START MATERIAL TO PROCESS
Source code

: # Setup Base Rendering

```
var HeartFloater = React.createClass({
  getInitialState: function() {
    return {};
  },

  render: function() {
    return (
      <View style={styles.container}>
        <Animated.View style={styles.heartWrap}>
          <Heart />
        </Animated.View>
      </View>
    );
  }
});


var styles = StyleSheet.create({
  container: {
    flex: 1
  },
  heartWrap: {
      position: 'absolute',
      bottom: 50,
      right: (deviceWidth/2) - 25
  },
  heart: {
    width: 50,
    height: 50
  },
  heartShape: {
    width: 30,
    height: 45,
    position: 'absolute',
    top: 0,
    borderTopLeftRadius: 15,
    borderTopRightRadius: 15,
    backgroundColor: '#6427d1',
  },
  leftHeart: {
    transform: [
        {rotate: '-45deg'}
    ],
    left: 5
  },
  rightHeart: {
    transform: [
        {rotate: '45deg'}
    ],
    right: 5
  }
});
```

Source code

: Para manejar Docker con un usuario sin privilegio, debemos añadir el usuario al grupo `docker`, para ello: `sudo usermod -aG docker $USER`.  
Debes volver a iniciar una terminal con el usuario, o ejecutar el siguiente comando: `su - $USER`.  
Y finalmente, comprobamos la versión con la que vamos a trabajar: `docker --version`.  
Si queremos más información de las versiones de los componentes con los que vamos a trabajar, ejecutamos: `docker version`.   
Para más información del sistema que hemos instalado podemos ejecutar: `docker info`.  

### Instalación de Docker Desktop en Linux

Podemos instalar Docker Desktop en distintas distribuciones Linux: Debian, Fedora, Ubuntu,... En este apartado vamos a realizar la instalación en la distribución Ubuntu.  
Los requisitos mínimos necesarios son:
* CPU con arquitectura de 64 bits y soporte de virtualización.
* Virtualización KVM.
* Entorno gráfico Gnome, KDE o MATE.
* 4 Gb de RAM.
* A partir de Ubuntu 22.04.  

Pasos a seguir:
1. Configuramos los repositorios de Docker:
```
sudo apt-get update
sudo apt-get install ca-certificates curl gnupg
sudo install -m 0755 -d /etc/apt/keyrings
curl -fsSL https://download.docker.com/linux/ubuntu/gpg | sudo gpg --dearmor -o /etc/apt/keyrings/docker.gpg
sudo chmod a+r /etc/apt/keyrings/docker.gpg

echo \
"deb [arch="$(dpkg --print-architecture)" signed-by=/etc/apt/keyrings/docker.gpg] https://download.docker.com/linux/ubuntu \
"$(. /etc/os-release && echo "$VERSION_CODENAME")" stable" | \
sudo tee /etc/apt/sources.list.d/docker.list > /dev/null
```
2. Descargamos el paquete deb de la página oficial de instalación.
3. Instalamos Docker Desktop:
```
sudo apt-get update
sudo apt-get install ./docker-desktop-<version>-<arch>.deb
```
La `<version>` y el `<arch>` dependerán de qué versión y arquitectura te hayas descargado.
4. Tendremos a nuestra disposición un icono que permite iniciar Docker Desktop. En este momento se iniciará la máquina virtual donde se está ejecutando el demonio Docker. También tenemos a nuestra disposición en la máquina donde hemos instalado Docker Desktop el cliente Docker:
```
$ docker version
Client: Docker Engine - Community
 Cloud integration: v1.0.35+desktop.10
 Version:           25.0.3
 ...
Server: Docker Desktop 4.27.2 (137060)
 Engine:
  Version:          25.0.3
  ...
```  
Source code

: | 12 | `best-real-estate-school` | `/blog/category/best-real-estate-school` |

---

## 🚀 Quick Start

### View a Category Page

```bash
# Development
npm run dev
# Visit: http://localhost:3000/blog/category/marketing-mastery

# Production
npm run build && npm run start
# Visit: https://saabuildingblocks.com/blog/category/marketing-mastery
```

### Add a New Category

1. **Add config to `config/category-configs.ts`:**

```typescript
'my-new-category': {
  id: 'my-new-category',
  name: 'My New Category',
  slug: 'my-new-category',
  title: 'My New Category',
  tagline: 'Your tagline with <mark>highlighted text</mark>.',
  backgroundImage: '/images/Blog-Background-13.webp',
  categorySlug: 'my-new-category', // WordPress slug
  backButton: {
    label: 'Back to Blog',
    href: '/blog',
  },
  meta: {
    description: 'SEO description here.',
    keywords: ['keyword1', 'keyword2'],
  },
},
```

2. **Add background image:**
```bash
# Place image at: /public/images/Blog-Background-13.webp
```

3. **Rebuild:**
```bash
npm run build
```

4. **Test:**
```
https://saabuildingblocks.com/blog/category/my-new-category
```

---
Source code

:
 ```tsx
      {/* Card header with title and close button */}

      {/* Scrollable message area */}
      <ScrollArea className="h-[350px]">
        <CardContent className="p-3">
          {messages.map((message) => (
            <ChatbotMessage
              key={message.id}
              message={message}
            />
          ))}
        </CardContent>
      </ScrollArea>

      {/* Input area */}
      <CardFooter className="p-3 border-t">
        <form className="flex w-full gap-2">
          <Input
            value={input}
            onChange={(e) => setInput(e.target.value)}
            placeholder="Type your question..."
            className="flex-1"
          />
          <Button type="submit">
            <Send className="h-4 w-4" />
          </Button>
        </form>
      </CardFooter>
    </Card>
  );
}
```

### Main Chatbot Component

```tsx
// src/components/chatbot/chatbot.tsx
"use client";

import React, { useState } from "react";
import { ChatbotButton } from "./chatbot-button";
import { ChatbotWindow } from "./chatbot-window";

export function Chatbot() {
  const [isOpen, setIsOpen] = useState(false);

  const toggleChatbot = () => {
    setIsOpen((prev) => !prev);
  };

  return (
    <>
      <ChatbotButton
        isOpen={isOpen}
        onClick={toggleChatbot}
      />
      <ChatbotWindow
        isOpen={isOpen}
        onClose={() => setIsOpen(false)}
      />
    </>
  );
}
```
END MATERIAL TO PROCESS
◆ **TRY IT**
Retype the complete listing verbatim.

◆ **ANSWER TO THIS EXERCISE**
Source code

: # Setup Base Rendering

```
var HeartFloater = React.createClass({
  getInitialState: function() {
    return {};
  },

  render: function() {
    return (
      <View style={styles.container}>
        <Animated.View style={styles.heartWrap}>
          <Heart />
        </Animated.View>
      </View>
    );
  }
});


var styles = StyleSheet.create({
  container: {
    flex: 1
  },
  heartWrap: {
      position: 'absolute',
      bottom: 50,
      right: (deviceWidth/2) - 25
  },
  heart: {
    width: 50,
    height: 50
  },
  heartShape: {
    width: 30,
    height: 45,
    position: 'absolute',
    top: 0,
    borderTopLeftRadius: 15,
    borderTopRightRadius: 15,
    backgroundColor: '#6427d1',
  },
  leftHeart: {
    transform: [
        {rotate: '-45deg'}
    ],
    left: 5
  },
  rightHeart: {
    transform: [
        {rotate: '45deg'}
    ],
    right: 5
  }
});
```

Source code

: Para manejar Docker con un usuario sin privilegio, debemos añadir el usuario al grupo `docker`, para ello: `sudo usermod -aG docker $USER`.  
Debes volver a iniciar una terminal con el usuario, o ejecutar el siguiente comando: `su - $USER`.  
Y finalmente, comprobamos la versión con la que vamos a trabajar: `docker --version`.  
Si queremos más información de las versiones de los componentes con los que vamos a trabajar, ejecutamos: `docker version`.   
Para más información del sistema que hemos instalado podemos ejecutar: `docker info`.  

### Instalación de Docker Desktop en Linux

Podemos instalar Docker Desktop en distintas distribuciones Linux: Debian, Fedora, Ubuntu,... En este apartado vamos a realizar la instalación en la distribución Ubuntu.  
Los requisitos mínimos necesarios son:
* CPU con arquitectura de 64 bits y soporte de virtualización.
* Virtualización KVM.
* Entorno gráfico Gnome, KDE o MATE.
* 4 Gb de RAM.
* A partir de Ubuntu 22.04.  

Pasos a seguir:
1. Configuramos los repositorios de Docker:
```
sudo apt-get update
sudo apt-get install ca-certificates curl gnupg
sudo install -m 0755 -d /etc/apt/keyrings
curl -fsSL https://download.docker.com/linux/ubuntu/gpg | sudo gpg --dearmor -o /etc/apt/keyrings/docker.gpg
sudo chmod a+r /etc/apt/keyrings/docker.gpg

echo \
"deb [arch="$(dpkg --print-architecture)" signed-by=/etc/apt/keyrings/docker.gpg] https://download.docker.com/linux/ubuntu \
"$(. /etc/os-release && echo "$VERSION_CODENAME")" stable" | \
sudo tee /etc/apt/sources.list.d/docker.list > /dev/null
```
2. Descargamos el paquete deb de la página oficial de instalación.
3. Instalamos Docker Desktop:
```
sudo apt-get update
sudo apt-get install ./docker-desktop-<version>-<arch>.deb
```
La `<version>` y el `<arch>` dependerán de qué versión y arquitectura te hayas descargado.
4. Tendremos a nuestra disposición un icono que permite iniciar Docker Desktop. En este momento se iniciará la máquina virtual donde se está ejecutando el demonio Docker. También tenemos a nuestra disposición en la máquina donde hemos instalado Docker Desktop el cliente Docker:
```
$ docker version
Client: Docker Engine - Community
 Cloud integration: v1.0.35+desktop.10
 Version:           25.0.3
 ...
Server: Docker Desktop 4.27.2 (137060)
 Engine:
  Version:          25.0.3
  ...
```  
Source code

: | 12 | `best-real-estate-school` | `/blog/category/best-real-estate-school` |

---

## 🚀 Quick Start

### View a Category Page

```bash
# Development
npm run dev
# Visit: http://localhost:3000/blog/category/marketing-mastery

# Production
npm run build && npm run start
# Visit: https://saabuildingblocks.com/blog/category/marketing-mastery
```

### Add a New Category

1. **Add config to `config/category-configs.ts`:**

```typescript
'my-new-category': {
  id: 'my-new-category',
  name: 'My New Category',
  slug: 'my-new-category',
  title: 'My New Category',
  tagline: 'Your tagline with <mark>highlighted text</mark>.',
  backgroundImage: '/images/Blog-Background-13.webp',
  categorySlug: 'my-new-category', // WordPress slug
  backButton: {
    label: 'Back to Blog',
    href: '/blog',
  },
  meta: {
    description: 'SEO description here.',
    keywords: ['keyword1', 'keyword2'],
  },
},
```

2. **Add background image:**
```bash
# Place image at: /public/images/Blog-Background-13.webp
```

3. **Rebuild:**
```bash
npm run build
```

4. **Test:**
```
https://saabuildingblocks.com/blog/category/my-new-category
```

---
Source code

:
 ```tsx
      {/* Card header with title and close button */}

      {/* Scrollable message area */}
      <ScrollArea className="h-[350px]">
        <CardContent className="p-3">
          {messages.map((message) => (
            <ChatbotMessage
              key={message.id}
              message={message}
            />
          ))}
        </CardContent>
      </ScrollArea>

      {/* Input area */}
      <CardFooter className="p-3 border-t">
        <form className="flex w-full gap-2">
          <Input
            value={input}
            onChange={(e) => setInput(e.target.value)}
            placeholder="Type your question..."
            className="flex-1"
          />
          <Button type="submit">
            <Send className="h-4 w-4" />
          </Button>
        </form>
      </CardFooter>
    </Card>
  );
}
```

### Main Chatbot Component

```tsx
// src/components/chatbot/chatbot.tsx
"use client";

import React, { useState } from "react";
import { ChatbotButton } from "./chatbot-button";
import { ChatbotWindow } from "./chatbot-window";

export function Chatbot() {
  const [isOpen, setIsOpen] = useState(false);

  const toggleChatbot = () => {
    setIsOpen((prev) => !prev);
  };

  return (
    <>
      <ChatbotButton
        isOpen={isOpen}
        onClick={toggleChatbot}
      />
      <ChatbotWindow
        isOpen={isOpen}
        onClose={() => setIsOpen(false)}
      />
    </>
  );
}
```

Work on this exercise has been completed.